Court Opinion

ID: 5547764
Source: CourtListenerOpinion
Date Created: 2022-01-10 21:22:21.371566+00
Date Added: 2024-06-11T08:34:57.943568
License: Public Domain

The Chancellor :—The assignment of the land contract in this case was given for the security of a debt and was therefore a mortgage. There does not appear to have been any agreement to receive it in full satisfaction of the debt at any time; and there can be no doubt of the right of the complainant to redeem. The assignment by way of mortgage in this case being of an interest in real estate, must be governed by the rules which are applicable to a mortgage of the legal estate. It is a mortgage of an equitable interest in the land mentioned in the contract. This court has jurisdiction in such a case to decree a redemption. Although there was probably in this case sufficient to put the other defendant on inquiry, if he did not actually know that this assignment was nothing but a mortgage, so as to authorize the complainant to claim a redemption against him, the circuit judge has thought otherwise and considered him a bona fide purchaser * without notice. There is no appeal from that part of the decree, and it cannot therefore be reviewed here. In such cases the equity of redemption instead of remaining an incumbrance on the land in the hands of the bona fide purchaser, attaches upon the money received by the mortgagee on the sale; (Whittick v. Kane, 1 Paige’s Rep. 202.) The decree in this case was therefore right in directing the payment of the balance received by the mortgagee on the sale of the land, over and above his debt, if the land could not be redeemed.
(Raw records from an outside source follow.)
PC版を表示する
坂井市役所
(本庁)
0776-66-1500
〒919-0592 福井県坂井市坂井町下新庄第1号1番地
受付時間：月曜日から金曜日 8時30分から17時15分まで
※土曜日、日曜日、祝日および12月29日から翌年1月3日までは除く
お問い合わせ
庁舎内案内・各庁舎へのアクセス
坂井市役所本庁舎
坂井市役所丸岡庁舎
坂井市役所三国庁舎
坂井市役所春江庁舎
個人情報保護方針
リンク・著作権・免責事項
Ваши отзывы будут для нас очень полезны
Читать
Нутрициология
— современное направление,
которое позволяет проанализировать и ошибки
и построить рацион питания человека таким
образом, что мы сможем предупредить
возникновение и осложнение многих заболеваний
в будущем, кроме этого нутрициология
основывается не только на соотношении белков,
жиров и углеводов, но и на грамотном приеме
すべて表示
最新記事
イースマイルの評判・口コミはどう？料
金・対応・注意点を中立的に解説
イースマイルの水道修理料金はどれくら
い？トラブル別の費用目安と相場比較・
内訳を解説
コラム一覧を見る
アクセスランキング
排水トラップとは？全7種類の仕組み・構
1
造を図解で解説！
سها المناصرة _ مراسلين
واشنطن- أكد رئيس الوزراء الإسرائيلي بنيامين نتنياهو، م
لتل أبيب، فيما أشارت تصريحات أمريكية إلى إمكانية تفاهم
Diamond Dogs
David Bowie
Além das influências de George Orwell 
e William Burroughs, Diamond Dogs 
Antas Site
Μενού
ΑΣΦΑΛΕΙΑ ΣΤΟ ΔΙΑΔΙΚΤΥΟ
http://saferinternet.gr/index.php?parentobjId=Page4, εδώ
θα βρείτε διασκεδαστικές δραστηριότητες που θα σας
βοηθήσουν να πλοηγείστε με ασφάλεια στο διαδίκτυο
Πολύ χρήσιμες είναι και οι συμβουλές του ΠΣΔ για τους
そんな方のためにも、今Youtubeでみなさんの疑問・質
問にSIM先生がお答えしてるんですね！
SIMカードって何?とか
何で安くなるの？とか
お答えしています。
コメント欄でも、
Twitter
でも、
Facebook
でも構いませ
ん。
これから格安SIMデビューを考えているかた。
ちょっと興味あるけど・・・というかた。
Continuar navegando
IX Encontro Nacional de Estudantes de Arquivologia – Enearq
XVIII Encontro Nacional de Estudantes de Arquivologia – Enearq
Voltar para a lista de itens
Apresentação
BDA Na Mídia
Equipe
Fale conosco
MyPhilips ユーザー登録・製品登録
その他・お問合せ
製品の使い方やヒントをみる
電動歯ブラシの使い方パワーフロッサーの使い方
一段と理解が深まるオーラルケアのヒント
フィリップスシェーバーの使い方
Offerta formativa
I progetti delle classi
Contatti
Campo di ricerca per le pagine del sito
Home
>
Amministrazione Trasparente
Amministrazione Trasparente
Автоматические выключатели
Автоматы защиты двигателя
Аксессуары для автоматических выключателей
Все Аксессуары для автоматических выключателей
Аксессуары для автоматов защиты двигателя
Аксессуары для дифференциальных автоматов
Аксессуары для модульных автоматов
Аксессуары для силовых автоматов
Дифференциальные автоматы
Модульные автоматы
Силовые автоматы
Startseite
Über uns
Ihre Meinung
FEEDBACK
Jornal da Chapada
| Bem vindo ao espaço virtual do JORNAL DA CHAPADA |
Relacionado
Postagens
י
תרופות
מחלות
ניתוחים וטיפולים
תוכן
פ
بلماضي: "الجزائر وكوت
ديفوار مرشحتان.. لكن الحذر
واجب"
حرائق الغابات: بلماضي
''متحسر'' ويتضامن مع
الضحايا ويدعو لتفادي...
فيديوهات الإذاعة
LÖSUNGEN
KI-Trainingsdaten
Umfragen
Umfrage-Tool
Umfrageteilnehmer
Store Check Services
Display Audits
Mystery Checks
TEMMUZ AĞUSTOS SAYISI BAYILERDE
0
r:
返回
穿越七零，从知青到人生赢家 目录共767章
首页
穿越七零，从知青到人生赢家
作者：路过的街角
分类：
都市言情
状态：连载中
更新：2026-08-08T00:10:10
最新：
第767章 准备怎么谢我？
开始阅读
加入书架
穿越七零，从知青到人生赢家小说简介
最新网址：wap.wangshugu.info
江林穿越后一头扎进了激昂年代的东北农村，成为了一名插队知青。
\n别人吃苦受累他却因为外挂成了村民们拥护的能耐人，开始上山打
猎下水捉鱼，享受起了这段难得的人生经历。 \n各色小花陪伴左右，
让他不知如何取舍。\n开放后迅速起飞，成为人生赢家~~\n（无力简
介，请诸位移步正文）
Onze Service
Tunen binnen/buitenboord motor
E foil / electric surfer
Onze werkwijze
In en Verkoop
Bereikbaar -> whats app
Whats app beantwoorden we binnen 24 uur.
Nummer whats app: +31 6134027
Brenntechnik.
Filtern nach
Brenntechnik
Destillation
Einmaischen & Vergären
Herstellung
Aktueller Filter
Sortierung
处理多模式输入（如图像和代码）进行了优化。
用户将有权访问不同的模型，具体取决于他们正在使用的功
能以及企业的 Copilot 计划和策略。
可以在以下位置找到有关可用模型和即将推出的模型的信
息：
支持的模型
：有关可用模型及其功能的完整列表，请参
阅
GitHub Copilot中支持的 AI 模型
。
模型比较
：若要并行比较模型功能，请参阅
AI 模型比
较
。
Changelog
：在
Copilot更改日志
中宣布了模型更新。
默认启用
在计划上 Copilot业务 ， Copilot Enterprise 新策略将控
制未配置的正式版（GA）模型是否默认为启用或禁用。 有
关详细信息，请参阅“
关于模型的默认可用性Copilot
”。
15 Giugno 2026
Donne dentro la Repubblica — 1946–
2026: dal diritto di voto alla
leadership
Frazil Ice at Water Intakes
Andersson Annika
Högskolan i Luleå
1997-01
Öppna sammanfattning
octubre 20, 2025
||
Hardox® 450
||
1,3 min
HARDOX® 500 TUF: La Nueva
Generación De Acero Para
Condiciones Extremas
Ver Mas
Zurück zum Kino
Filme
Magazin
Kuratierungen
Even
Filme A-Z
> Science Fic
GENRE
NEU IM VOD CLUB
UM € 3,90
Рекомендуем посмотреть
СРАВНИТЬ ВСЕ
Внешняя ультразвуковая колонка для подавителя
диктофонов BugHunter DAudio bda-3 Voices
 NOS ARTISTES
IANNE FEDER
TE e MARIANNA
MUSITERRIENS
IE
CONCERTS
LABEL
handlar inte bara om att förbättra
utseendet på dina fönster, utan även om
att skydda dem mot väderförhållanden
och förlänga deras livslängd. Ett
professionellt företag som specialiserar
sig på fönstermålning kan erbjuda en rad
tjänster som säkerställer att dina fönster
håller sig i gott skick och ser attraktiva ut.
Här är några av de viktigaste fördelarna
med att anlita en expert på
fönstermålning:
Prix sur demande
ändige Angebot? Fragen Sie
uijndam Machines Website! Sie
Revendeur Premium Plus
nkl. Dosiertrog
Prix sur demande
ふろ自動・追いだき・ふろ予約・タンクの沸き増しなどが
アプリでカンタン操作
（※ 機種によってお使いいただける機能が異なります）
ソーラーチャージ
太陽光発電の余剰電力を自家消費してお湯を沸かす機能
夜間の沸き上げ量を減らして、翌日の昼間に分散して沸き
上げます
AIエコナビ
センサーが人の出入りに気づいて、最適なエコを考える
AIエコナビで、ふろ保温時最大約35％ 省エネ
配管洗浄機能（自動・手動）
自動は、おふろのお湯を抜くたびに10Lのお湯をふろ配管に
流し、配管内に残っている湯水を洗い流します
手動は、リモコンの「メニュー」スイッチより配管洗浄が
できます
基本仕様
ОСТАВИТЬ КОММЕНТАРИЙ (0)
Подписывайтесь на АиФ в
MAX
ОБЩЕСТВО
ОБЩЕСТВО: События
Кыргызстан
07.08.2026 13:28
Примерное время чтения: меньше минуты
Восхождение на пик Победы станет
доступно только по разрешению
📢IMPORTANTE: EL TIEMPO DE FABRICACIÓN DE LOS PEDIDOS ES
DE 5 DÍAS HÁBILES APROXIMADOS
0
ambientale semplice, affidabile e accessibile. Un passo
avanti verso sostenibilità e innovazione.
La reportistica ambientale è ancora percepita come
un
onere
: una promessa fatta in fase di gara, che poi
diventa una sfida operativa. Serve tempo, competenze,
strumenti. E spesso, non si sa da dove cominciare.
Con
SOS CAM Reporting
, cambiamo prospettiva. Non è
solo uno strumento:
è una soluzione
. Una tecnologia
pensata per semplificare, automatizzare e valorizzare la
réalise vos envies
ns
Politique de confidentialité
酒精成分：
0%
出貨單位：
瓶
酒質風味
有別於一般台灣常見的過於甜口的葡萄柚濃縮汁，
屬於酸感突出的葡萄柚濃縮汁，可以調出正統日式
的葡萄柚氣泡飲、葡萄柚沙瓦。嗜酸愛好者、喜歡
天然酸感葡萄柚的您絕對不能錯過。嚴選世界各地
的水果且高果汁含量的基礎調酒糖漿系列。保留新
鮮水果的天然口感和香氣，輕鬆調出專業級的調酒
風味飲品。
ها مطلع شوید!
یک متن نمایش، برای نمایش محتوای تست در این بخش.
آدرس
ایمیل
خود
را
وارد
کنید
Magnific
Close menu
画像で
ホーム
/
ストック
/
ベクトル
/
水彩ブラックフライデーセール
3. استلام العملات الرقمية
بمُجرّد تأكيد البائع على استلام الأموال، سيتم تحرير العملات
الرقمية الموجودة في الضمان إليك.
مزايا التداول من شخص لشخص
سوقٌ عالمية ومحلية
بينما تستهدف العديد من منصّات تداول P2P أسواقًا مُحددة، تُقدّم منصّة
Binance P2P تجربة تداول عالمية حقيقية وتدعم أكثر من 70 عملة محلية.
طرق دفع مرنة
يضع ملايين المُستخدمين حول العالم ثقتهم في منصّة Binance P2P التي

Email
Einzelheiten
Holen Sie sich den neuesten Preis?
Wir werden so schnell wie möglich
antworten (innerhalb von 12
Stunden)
But the appellant contends that the equity court has erred in awarding costs against him on his bill for a redemption of the mortgage. As a general rule the complainant pays costs to the defendant on a bill to redeem, although he ultimately succeeds in obtaining the relief prayed for; but if he has been guilty of improper conduct, he will be deprived of his costs, and in some cases may even be compelled to pay costs; (Ditillin v. Gale, 7 Ves. 583; Morony v. O'Dea, 1 Ball & Beatty, 121, note.) If the mortgagor in this case had applied to Brockway for the surplus raised on the sale, over and above the amount due on this mortgage, and the latter had refused to account with him for it, I should have thought this decree right in not only refusing costs to the mortgagee, but also in charging him with the costs of the litigation; (Slee v. The Manhattan Company, 1 Paige’s Rep. 48.) But the complainant claimed a right to redeem the land in the hands of the assignee; and the principal part of the costs have been incurred on that account, and he has failed as to that part of the suit. The defendant Brockway does not appear to have acted fraudulently or in bad faith in selling the contract. He only mistook his legal and equitable rights, and that forms no ground for charging a mortgagee with costs on a bill to redeem.
So much of the decree as directs the appellant to pay costs to the respondent must be reversed, and the residue of the decree appealed from is affirmed; and neither party is to have costs as against the other, either in the court of equity, or in this court. If the appellant does not pay the amount decreed within twenty days, the respondent is to be at liberty to take out execution therefor in this court.